→ **Provided passage**
↓

Doing MICASE-based Investigations (II): Starting with a category or grammar point

This section walks you through the process of using MICASE to search for a concept. This is much harder than simply searching for a word, because it is necessary to imagine possible ways of making suggestions prior to starting your search. It uses the example of investigating how speakers make suggestions to help you get started.

Part II. Starting with a functional category
John M. Swales (October 2005)

Starting with a lexical item (such as we have seen with CONCERN) is relatively straightforward, at least initially, because one can be fairly sure of capturing all the tokens in the MICASE database. Starting with a functional category, in contrast, means searching the grammatical and pragmatic literature as well as racking one’s brains in order to come up with a list of possible realizations.

Making a start

The category I have chosen to exemplify possible procedures is that of making suggestions. Now, of course, what ‘counts as’ a suggestion presents itself an immediate problem. In fact, it is often difficult to separate suggestions from hedged or polite directives, especially when these are uttered by those in a position of power, such as instructors (Leicher, personal communication). As a way in, as it were, I have opted for a broad category that includes suggestions themselves, giving advice, and, a bit more dubiously, making recommendations and uttering indirect directives. The general term I use for these is “the suggest complex”. So the first task is to assemble a list of potential candidates for these roles. Here are mine (using a stable constructed example in each case):

1. I suggest you drop the course
2. My suggestion is/would be to drop the course.
3. I’d/I would drop the course
4. I advise dropping the course
5. My advice would be to drop the course
6. If I were you, I would drop the course
7. Why don’t you drop the course?
8. Why not drop the course?
9. You might wanna/want to drop the course
10. You could drop the course
11. I recommend dropping the course
12. My recommendation is to drop the course
13. How about dropping the course?
14. What about dropping the course?

↑

→ **Provided data**
↓

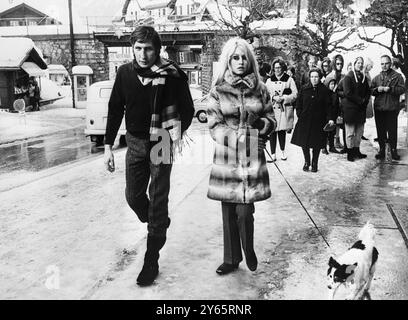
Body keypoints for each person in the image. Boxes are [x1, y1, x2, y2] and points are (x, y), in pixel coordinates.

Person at [104, 26, 194, 286]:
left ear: (158, 49)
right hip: (134, 142)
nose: (143, 54)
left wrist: (176, 129)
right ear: (132, 49)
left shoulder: (173, 76)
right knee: (133, 196)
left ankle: (151, 259)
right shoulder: (125, 74)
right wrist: (108, 146)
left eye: (149, 49)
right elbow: (114, 109)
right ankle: (158, 221)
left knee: (157, 197)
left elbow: (187, 110)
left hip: (162, 141)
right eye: (138, 48)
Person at [206, 37, 276, 275]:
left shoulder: (261, 88)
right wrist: (238, 138)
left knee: (245, 211)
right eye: (235, 57)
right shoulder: (217, 91)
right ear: (228, 60)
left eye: (243, 57)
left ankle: (249, 249)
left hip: (252, 158)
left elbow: (272, 120)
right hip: (227, 158)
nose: (239, 61)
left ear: (250, 60)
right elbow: (215, 126)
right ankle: (231, 259)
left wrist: (261, 125)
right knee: (228, 212)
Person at [291, 68, 334, 172]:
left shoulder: (324, 91)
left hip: (318, 121)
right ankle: (307, 161)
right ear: (309, 78)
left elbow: (329, 107)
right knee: (304, 142)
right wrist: (300, 114)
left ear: (319, 78)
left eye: (316, 77)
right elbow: (298, 104)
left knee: (317, 144)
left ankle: (315, 163)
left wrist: (330, 119)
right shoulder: (304, 89)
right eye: (312, 77)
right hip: (305, 120)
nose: (314, 79)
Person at [371, 55, 406, 160]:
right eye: (382, 64)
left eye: (386, 63)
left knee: (392, 131)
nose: (384, 66)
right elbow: (371, 90)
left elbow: (402, 89)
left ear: (390, 64)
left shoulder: (397, 76)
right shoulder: (376, 78)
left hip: (391, 108)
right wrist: (377, 89)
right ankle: (382, 150)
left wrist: (390, 89)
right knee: (380, 131)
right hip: (379, 108)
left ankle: (394, 150)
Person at [265, 58, 298, 161]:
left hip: (284, 109)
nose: (277, 70)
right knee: (272, 131)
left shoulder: (289, 79)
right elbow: (265, 93)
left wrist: (284, 98)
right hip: (273, 109)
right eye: (275, 68)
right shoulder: (269, 80)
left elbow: (295, 94)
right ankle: (273, 154)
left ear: (283, 68)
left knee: (282, 131)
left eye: (279, 67)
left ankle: (283, 152)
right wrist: (273, 97)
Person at [340, 57, 371, 162]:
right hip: (351, 109)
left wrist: (365, 101)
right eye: (358, 63)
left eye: (361, 63)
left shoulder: (363, 77)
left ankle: (357, 151)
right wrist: (360, 101)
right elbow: (348, 93)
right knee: (350, 132)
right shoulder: (348, 77)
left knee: (359, 132)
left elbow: (368, 91)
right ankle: (350, 153)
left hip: (360, 109)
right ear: (354, 64)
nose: (360, 65)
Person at [324, 54, 346, 151]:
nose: (339, 65)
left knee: (338, 122)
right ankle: (326, 144)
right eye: (337, 63)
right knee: (329, 123)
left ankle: (336, 141)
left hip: (340, 102)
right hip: (330, 103)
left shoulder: (343, 76)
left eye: (341, 64)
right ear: (334, 64)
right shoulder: (330, 76)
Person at [362, 58, 374, 140]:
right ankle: (360, 133)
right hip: (364, 95)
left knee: (364, 116)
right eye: (371, 66)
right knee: (362, 115)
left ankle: (361, 133)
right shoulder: (363, 73)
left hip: (368, 95)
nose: (371, 68)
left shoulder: (367, 73)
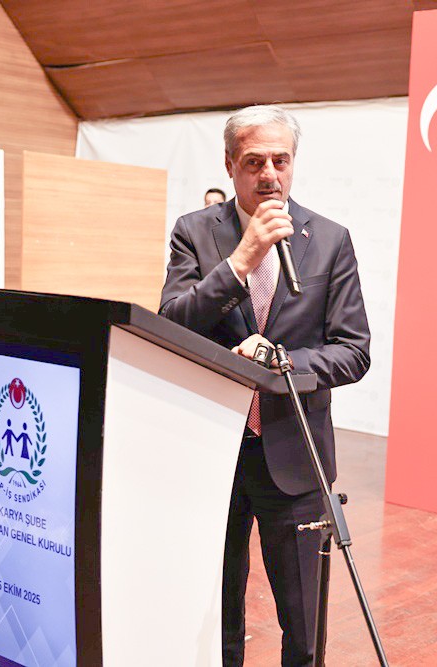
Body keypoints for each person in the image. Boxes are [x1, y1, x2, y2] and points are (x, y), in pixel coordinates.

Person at [159, 105, 370, 666]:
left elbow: (353, 352)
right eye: (254, 162)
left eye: (281, 160)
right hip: (213, 451)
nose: (270, 174)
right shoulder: (194, 233)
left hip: (295, 456)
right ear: (230, 164)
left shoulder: (330, 240)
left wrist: (281, 362)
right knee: (214, 616)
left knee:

↑

→ **Work request**
Transcribe everything in the passage on making suggestions from "This section walks" down to "you get started.".

→ **Result of this exercise**
This section walks you through the process of using MICASE to search for a concept. This is much harder than simply searching for a word, because it is necessary to imagine possible ways of making suggestions prior to starting your search. It uses the example of investigating how speakers make suggestions to help you get started.